Yes it is indeed true if we help pmlogcheck with decompressing the file it a lot faster. All the timing i have shared are on the decompressed archives .

orasagar commented 1 month ago

I do testing on Oracle Linux 8 which is based on RHEL8

kmcdonell commented 1 month ago

OK @orasagar ... if you have access to current PCP source, commit 441b804de is the first part of the speed up. I'll send you via email an executable built for RHEL which may work. I'm working on part 2 which will allow one-shot decompression; but since you're already using decompressed archives that won't help your timings.
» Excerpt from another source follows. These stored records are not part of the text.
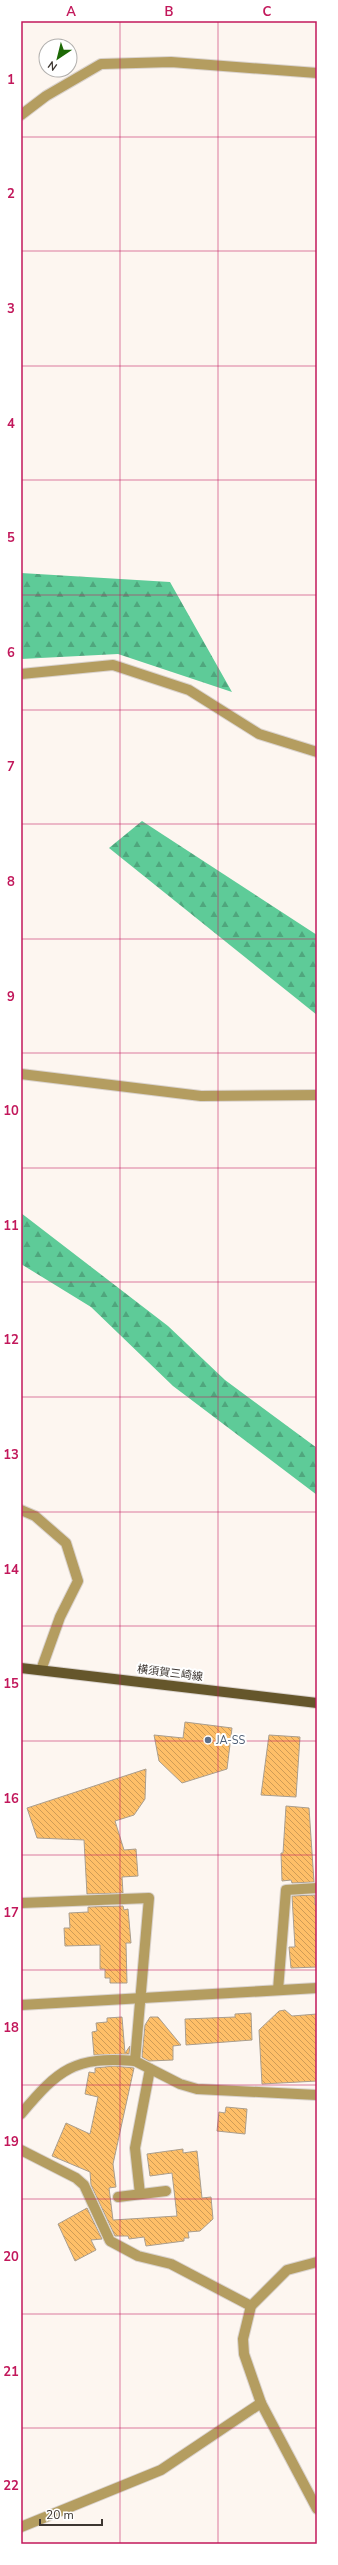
<svg xmlns="http://www.w3.org/2000/svg" width="338" height="2565" font-family="'Nunito Sans','Noto Sans JP',sans-serif">
<style>
.forest{fill:url(#forest-firs)}
.building{fill:url(#building-back-hatch);stroke:#aa9e8e}
.lines{fill:none;stroke-linecap:round;stroke-linejoin:round}
.minor-casing{stroke:#dad3ce;stroke-width:12}
.tertiary-casing{stroke:#dad3ce;stroke-width:12}
.primary-casing{stroke:#dad3ce;stroke-width:12}
.minor{stroke:#b49d60;stroke-width:10}
.tertiary{stroke:#b49d60;stroke-width:10}
.primary{stroke:#65562b;stroke-width:10}
.grid{fill:none;stroke:#c2185b;stroke-width:1;stroke-opacity:0.55}
.service-dot{fill:#5c6f8a;stroke:#fff;stroke-width:1.5}
.labels{text-anchor:middle;dominant-baseline:central;stroke-width:4;stroke-linejoin:round;paint-order:stroke}
.street-label{font-size:11px;fill:#3d3631;stroke:#fff}
.service-label{font-size:11px;fill:#4e5e75;stroke:#fff;text-anchor:start}
.neatline{fill:none;stroke:#c2185b;stroke-width:1.5}
.grid-label{font-size:13px;text-anchor:middle;font-weight:bold;fill:#c2185b}
</style>
<defs>
<pattern id="forest-firs" width="22" height="20" patternUnits="userSpaceOnUse"><rect width="22" height="20" fill="#5ecb98"/><path d="M5 1l3.5 6h-7zM16 11l3.5 6h-7z" fill="#4fa67d"/></pattern>
<pattern id="building-back-hatch" width="6" height="6" patternUnits="userSpaceOnUse"><rect width="6" height="6" fill="#febf68"/><path d="M-1 5l2 2M0 0l6 6M5-1l2 2" fill="none" stroke="#cf9c56"/></pattern>
</defs>
<rect width="100%" height="100%" fill="#fdf6f0"/>
<g class="forest">
<polygon points="21,573 170,582 232,692 118,654 21,659"/>
<polygon points="142,821 317,935 317,1015 109,848"/>
<polygon points="21,1213 168,1326 225,1380 317,1448 317,1495 173,1386 91,1307 21,1264"/>
</g>
<g class="building">
<polygon points="185,1722 232,1728 227,1769 182,1783 159,1761 154,1735 183,1738"/>
<polygon points="269,1735 300,1737 296,1797 261,1795"/>
<polygon points="146,1769 145,1799 134,1815 115,1821 124,1850 136,1849 138,1876 122,1877 123,1893 87,1894 84,1840 37,1838 27,1808"/>
<polygon points="286,1806 309,1808 314,1882 292,1883 291,1880 282,1881 281,1853 283,1853"/>
<polygon points="315,1895 315,1905 317,1905 317,1967 291,1968 289,1947 295,1947 292,1896"/>
<polygon points="123,1906 124,1910 128,1909 131,1943 126,1943 127,1983 110,1983 110,1978 105,1978 105,1969 100,1969 100,1945 65,1946 64,1928 70,1928 69,1913 88,1912 88,1907"/>
<polygon points="285,2010 292,2016 317,2014 317,2081 262,2084 259,2030 279,2011"/>
<polygon points="251,2013 252,2040 186,2045 185,2019 235,2017 235,2014"/>
<polygon points="122,2017 125,2053 130,2046 129,2054 94,2055 92,2032 97,2031 96,2023 107,2022 107,2018"/>
<polygon points="150,2017 158,2017 181,2045 173,2046 173,2060 149,2061 142,2057 145,2025"/>
<polygon points="114,2066 134,2068 113,2164 116,2187 109,2188 113,2220 177,2216 172,2173 150,2176 147,2154 183,2149 183,2153 197,2151 202,2198 211,2197 213,2219 200,2231 188,2232 189,2238 184,2238 184,2241 146,2246 144,2237 129,2239 128,2236 115,2236 91,2185 90,2172 52,2156 66,2123 90,2134 98,2097 85,2094 89,2072 95,2073 95,2068"/>
<polygon points="226,2107 247,2109 245,2134 217,2131 219,2112 225,2113"/>
<polygon points="87,2208 102,2239 91,2240 96,2250 75,2261 58,2224"/>
</g>
<g class="lines">
<defs>
<g id="minor">
<polyline points="21,674 113,665 189,690 259,734 317,752"/>
<polyline points="21,1074 201,1096 317,1095"/>
<polyline points="21,1510 35,1516 66,1543 78,1581 60,1617 41,1670"/>
<polyline points="21,1903 149,1898 135,2061 180,2084 197,2089 317,2095"/>
<polyline points="278,1990 286,1890 317,1888"/>
<path d="M21,2114C59,2069 74,2056 135,2061"/>
<polyline points="21,2150 76,2178 84,2185 110,2241 138,2256 171,2264 251,2306"/>
<polyline points="140,2194 135,2148 150,2069"/>
<polyline points="118,2197 166,2191"/>
<polyline points="317,2262 287,2270 251,2306 243,2339 244,2354 261,2403 317,2509"/>
<polyline points="21,2527 161,2470 261,2403"/>
</g>
<g id="tertiary">
<polyline points="21,115 46,96 101,64 171,62 317,73"/>
<polyline points="21,2005 317,1988"/>
</g>
<polyline id="primary" points="21,1668 317,1703"/>
</defs>
<use href="#minor" class="minor-casing"/>
<use href="#tertiary" class="tertiary-casing"/>
<use href="#primary" class="primary-casing"/>
<use href="#minor" class="minor"/>
<use href="#tertiary" class="tertiary"/>
<use href="#primary" class="primary"/>
</g>
<path class="grid" d="M120,21V2544M218,21V2544M21,137H317M21,251H317M21,366H317M21,480H317M21,595H317M21,710H317M21,824H317M21,939H317M21,1053H317M21,1168H317M21,1282H317M21,1397H317M21,1512H317M21,1626H317M21,1741H317M21,1855H317M21,1970H317M21,2085H317M21,2199H317M21,2314H317M21,2428H317"/>
<circle class="service-dot" cx="208" cy="1740" r="4"/>
<g class="labels">
<g class="street-label">
<text transform="translate(170 1673) rotate(7)">横須賀三崎線</text>
</g>
<g class="service-label">
<text x="216" y="1740">JA-SS</text>
</g>
</g>
<rect width="338" height="2565" fill="none" stroke="#ffffff" stroke-width="44"/>
<g transform="translate(58 58) rotate(215)"><circle r="19" fill="#ffffff" stroke="#b1afad"/>
<path d="M0-3L7 15L0 10L-7 15Z" fill="#1d6906"/>
<text y="-6" font-size="11" font-weight="bold" text-anchor="middle" fill="#3d3631">N</text>
</g>
<path d="M40 2519v6h62v-6" fill="none" stroke="#3d3631" stroke-width="2"/>
<text x="46" y="2519" font-size="12" fill="#3d3631" stroke="#ffffff" stroke-width="3" paint-order="stroke">20 m</text>
<rect x="22" y="22" width="294" height="2521" class="neatline"/>
<g class="grid-label">
<text x="71" y="16">A</text>
<text x="169" y="16">B</text>
<text x="267" y="16">C</text>
<text x="11" y="84">1</text>
<text x="11" y="198">2</text>
<text x="11" y="313">3</text>
<text x="11" y="428">4</text>
<text x="11" y="542">5</text>
<text x="11" y="657">6</text>
<text x="11" y="771">7</text>
<text x="11" y="886">8</text>
<text x="11" y="1001">9</text>
<text x="11" y="1115">10</text>
<text x="11" y="1230">11</text>
<text x="11" y="1344">12</text>
<text x="11" y="1459">13</text>
<text x="11" y="1574">14</text>
<text x="11" y="1688">15</text>
<text x="11" y="1803">16</text>
<text x="11" y="1917">17</text>
<text x="11" y="2032">18</text>
<text x="11" y="2146">19</text>
<text x="11" y="2261">20</text>
<text x="11" y="2376">21</text>
<text x="11" y="2490">22</text>
</g>
</svg>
If it is still unacceptably slow, I'll need to dig deeper with more profiling, and I may need a pmlogredact'd copy of one or more of your archives if I cannot reproduce the slowness you're seeing.

orasagar commented 1 month ago

@kmcdonell great work .With the above fix i see significant improvement in pmlogcheck

Following are the test result :-

$ time pmlogcheck 20240825_2hr_data.0 real 0m7.440s user 0m7.101s sys 0m0.338s

$ time pmlogcheck 20240825_4hr_data.0 real 0m15.404s user 0m14.613s sys 0m0.786s

$ time pmlogcheck 20240825_8hr_data.0 real 0m31.216s user 0m29.655s sys 0m1.551s

kmcdonell commented 1 month ago

Excellent news @orasagar.

A little bit of analysis based on elapsed time (your tests are 100% CPU bound, so this is OK) ... 20240825_2hr_data.0 7.44 / (2*60+28.35) = 0.050 => 20 times faster

20240825_4hr_data.0 15.404 / (10*60+57.905) = 0.023 => 43 times faster and 15.404 / 7.44 = 2.07 x time for 20240825_2hr_data.0

20240825_8hr_data.0 31.216 / (57*60+51.486) = 0.008 => 110 times faster and 31.216/7.44 = 4.20 x time for 20240825_2hr_data.0

So not only better the bigger the archive, but (more importantly) the time is close to proportional to the size of the archive (assuming 8hr_data ~= 4 x 2hr_data).

I'll leave it to you to close the issue if you think it is done.

orasagar commented 1 month ago

@kmcdonell thanks for the help here.I'm happy with the result and do agree with your observations .Closing out this issue.